(SET PROBLEM) Rewrite all of the material below with every "catalogue" changed to "catalog" and nothing else altered. Leave the pictures out of your answer.

(EXERCISE MATERIAL)
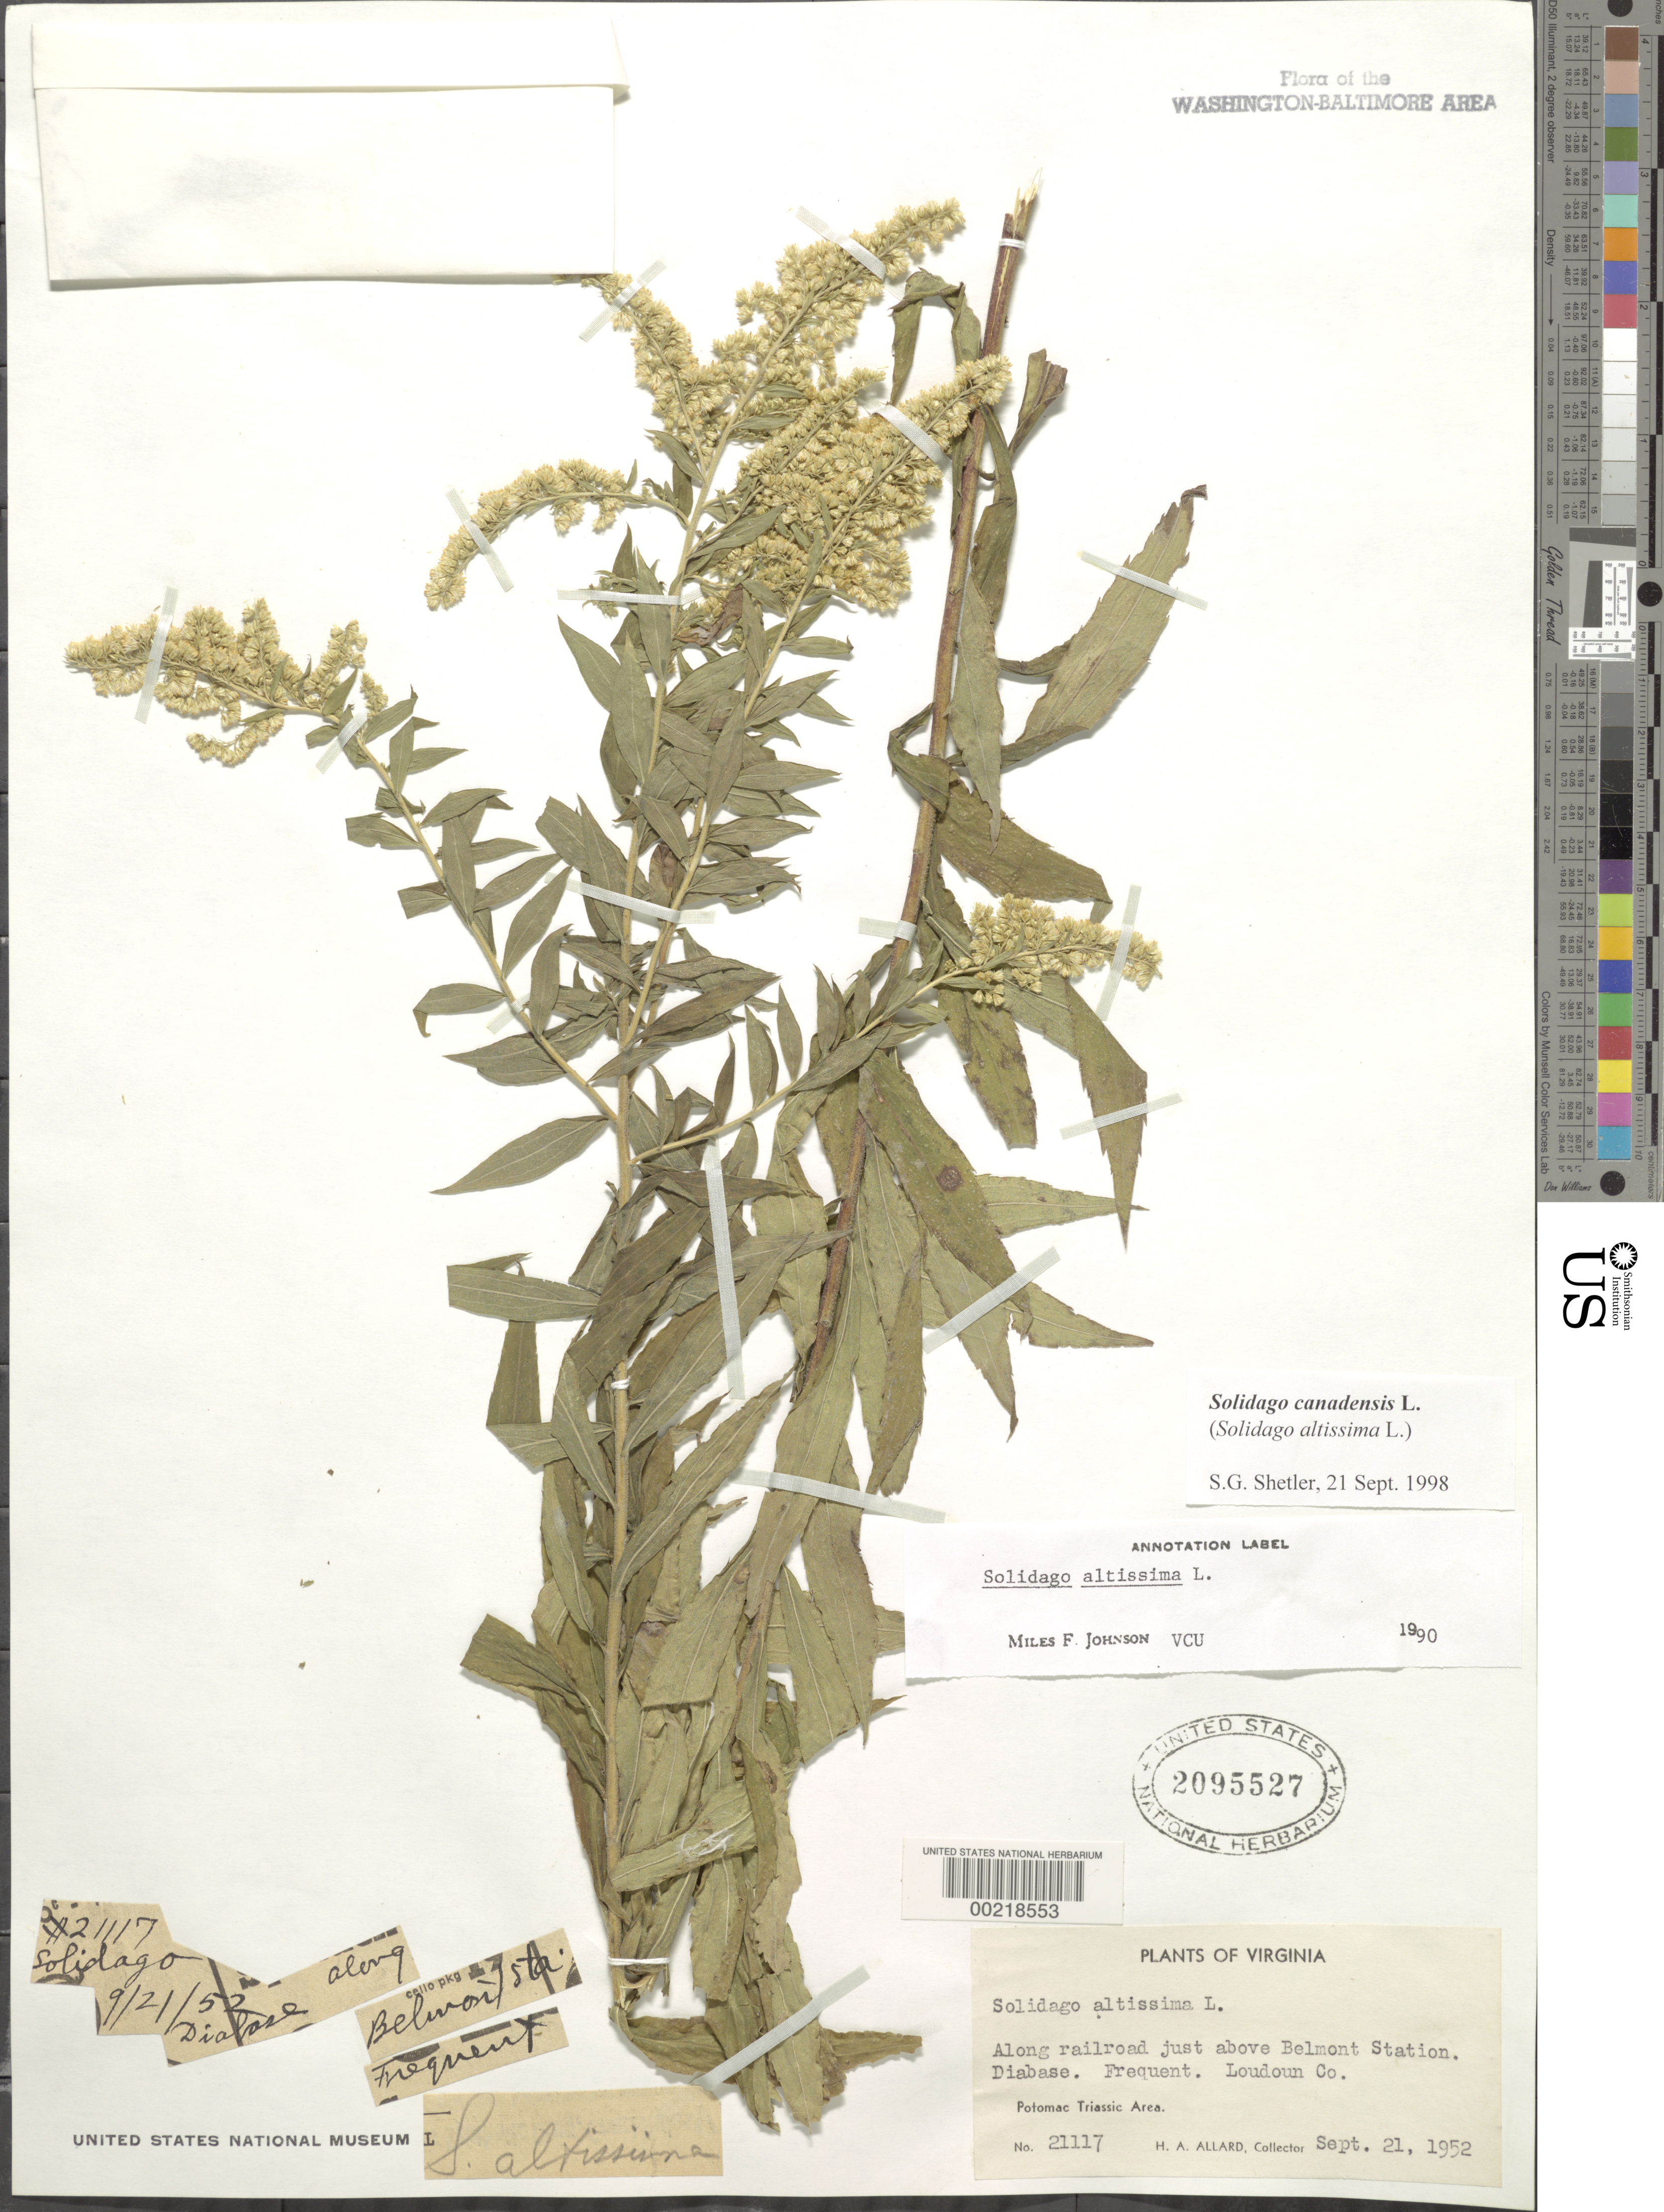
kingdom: Plantae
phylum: Tracheophyta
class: Magnoliopsida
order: Asterales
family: Asteraceae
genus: Solidago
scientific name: Solidago canadensis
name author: L.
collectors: H. A. Allard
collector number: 21117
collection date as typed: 21 Sep 1952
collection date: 1952-09-21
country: United States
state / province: Virginia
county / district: Loudoun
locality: Above Belmont Station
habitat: Railroad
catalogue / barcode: US 2095527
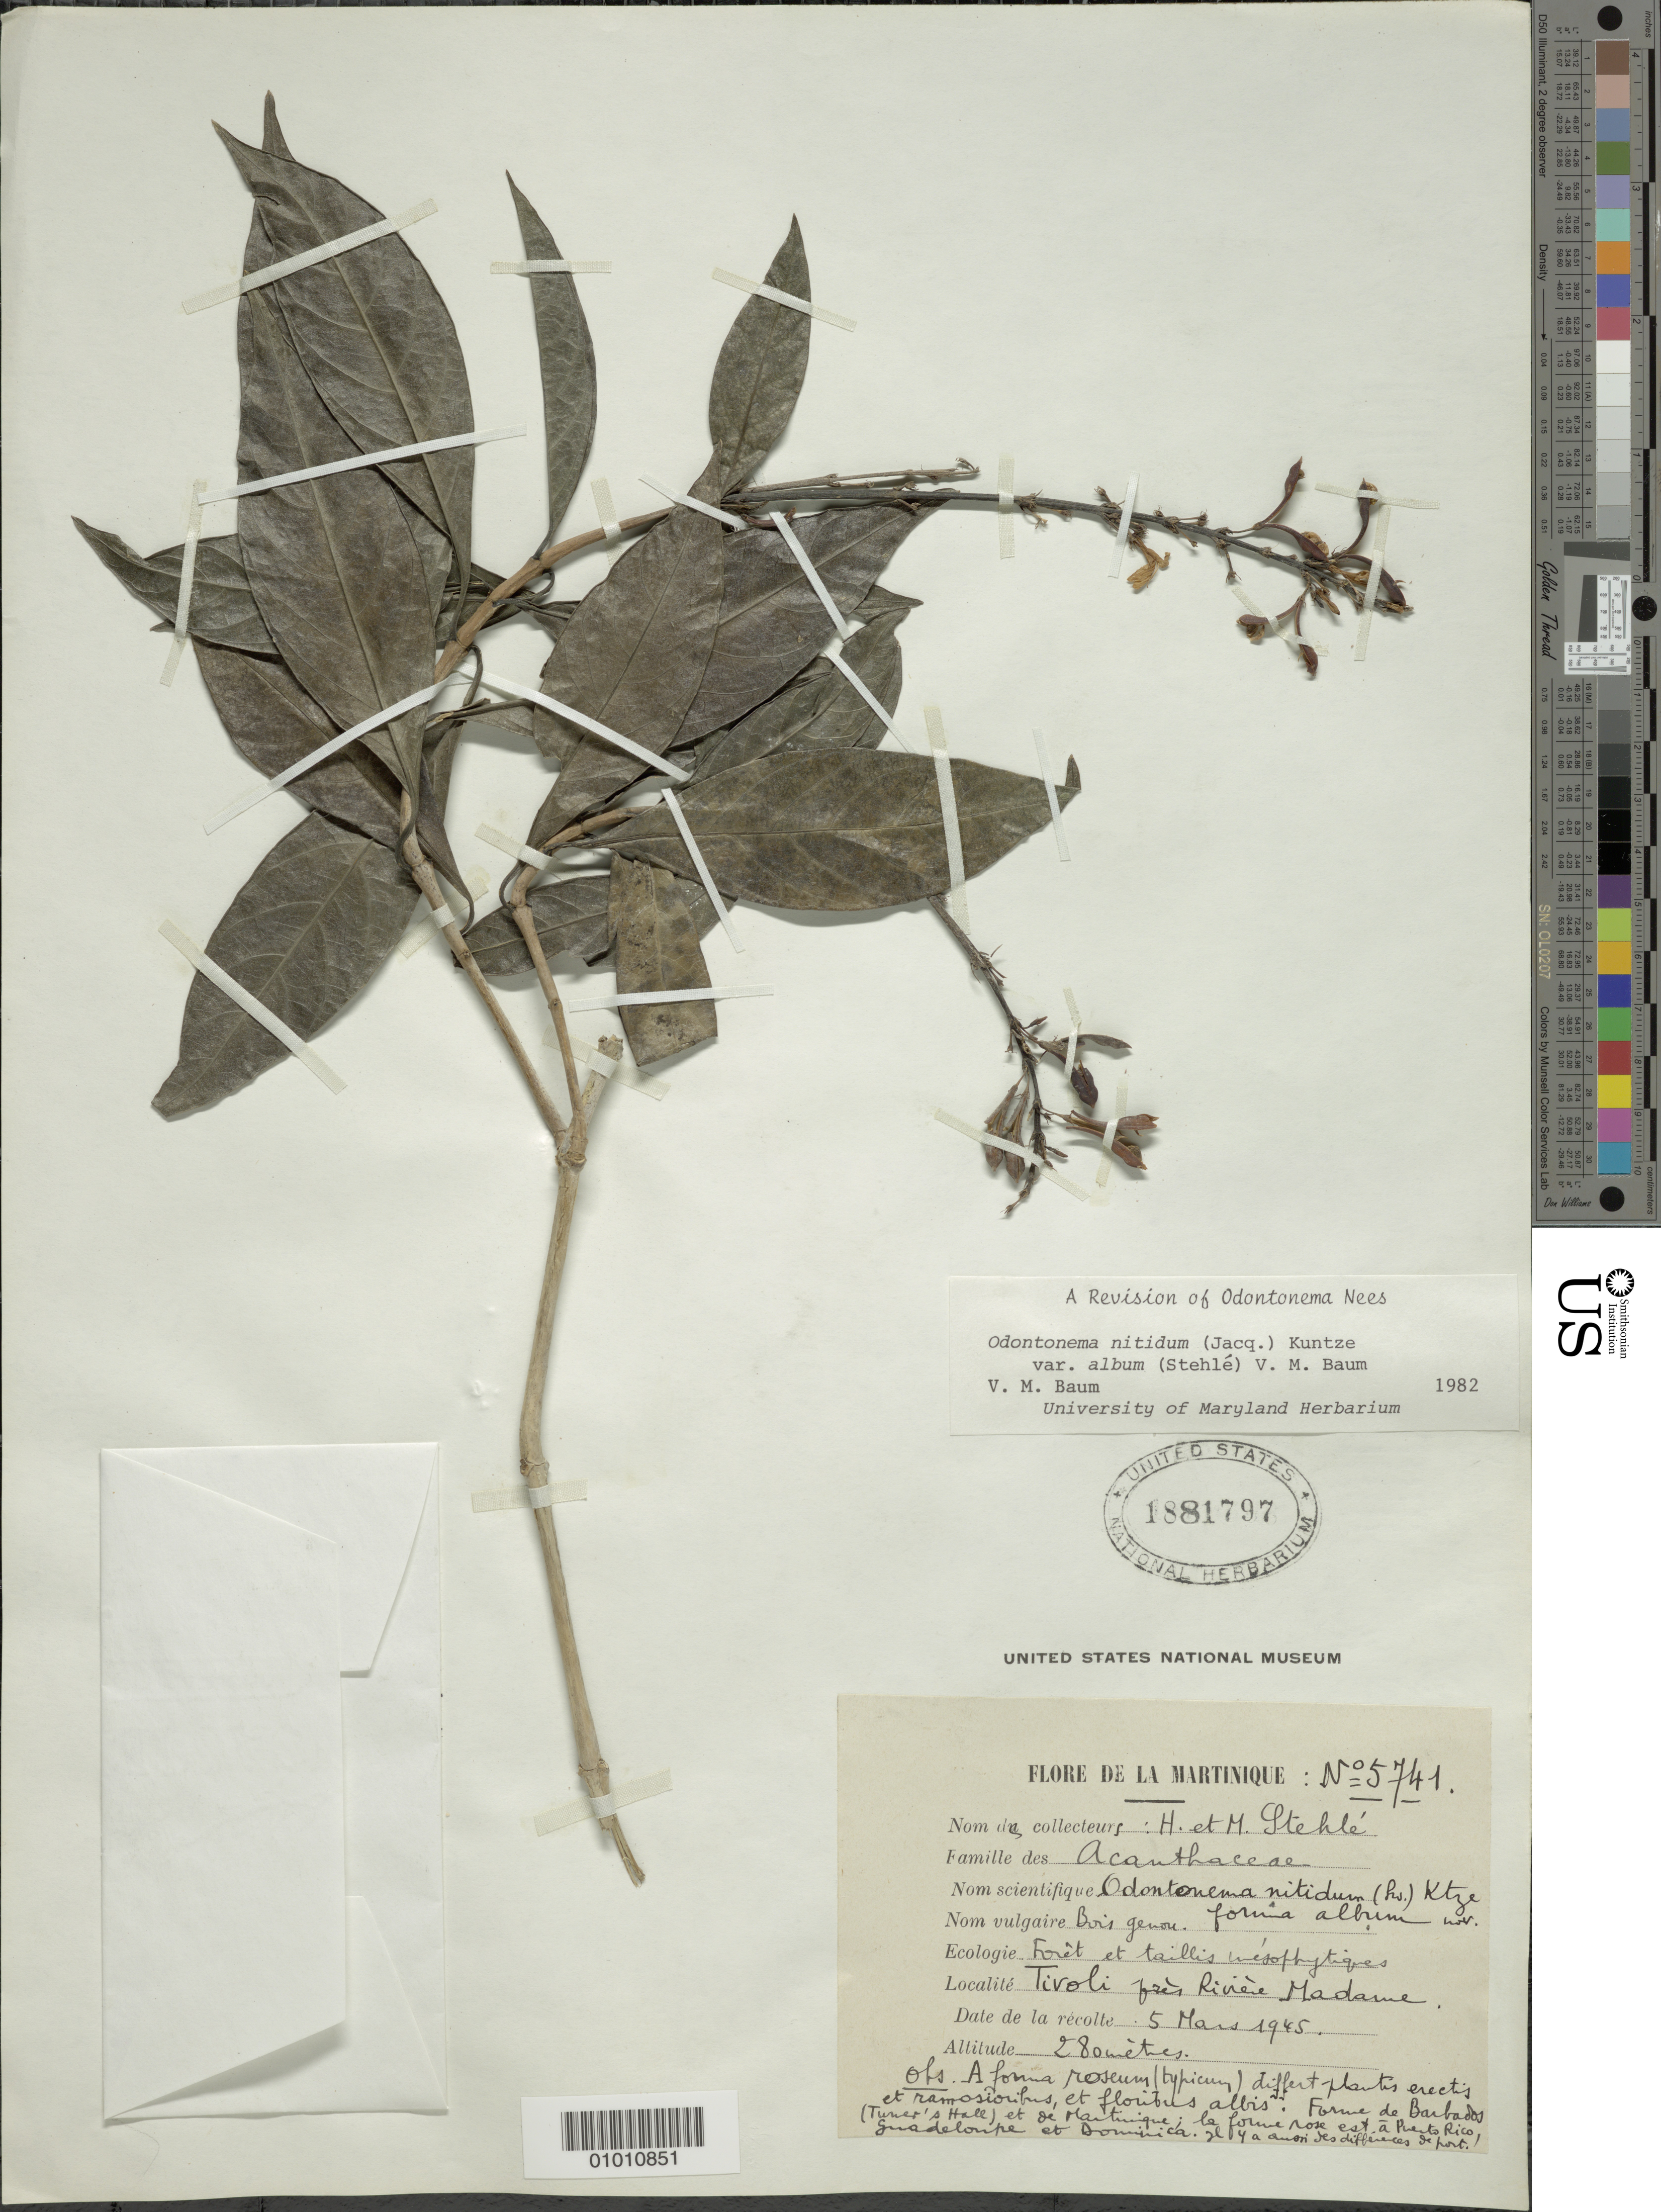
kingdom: Plantae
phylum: Tracheophyta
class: Magnoliopsida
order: Lamiales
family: Acanthaceae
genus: Odontonema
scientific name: Odontonema nitidum var. album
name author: (Stehlé) V.M. Baum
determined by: Baum, V. M.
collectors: H. Stehlé & M. Stehlé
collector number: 5741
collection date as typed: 05 Mar 1945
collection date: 1945-03-05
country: Martinique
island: Martinique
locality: Tivoli près Rivière Madame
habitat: Forêt et taillis mésophytiques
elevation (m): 280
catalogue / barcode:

(EXERCISE SOLUTION)
kingdom: Plantae
phylum: Tracheophyta
class: Magnoliopsida
order: Asterales
family: Asteraceae
genus: Solidago
scientific name: Solidago canadensis
name author: L.
collectors: H. A. Allard
collector number: 21117
collection date as typed: 21 Sep 1952
collection date: 1952-09-21
country: United States
state / province: Virginia
county / district: Loudoun
locality: Above Belmont Station
habitat: Railroad
catalog / barcode: US 2095527
kingdom: Plantae
phylum: Tracheophyta
class: Magnoliopsida
order: Lamiales
family: Acanthaceae
genus: Odontonema
scientific name: Odontonema nitidum var. album
name author: (Stehlé) V.M. Baum
determined by: Baum, V. M.
collectors: H. Stehlé & M. Stehlé
collector number: 5741
collection date as typed: 05 Mar 1945
collection date: 1945-03-05
country: Martinique
island: Martinique
locality: Tivoli près Rivière Madame
habitat: Forêt et taillis mésophytiques
elevation (m): 280
catalog / barcode:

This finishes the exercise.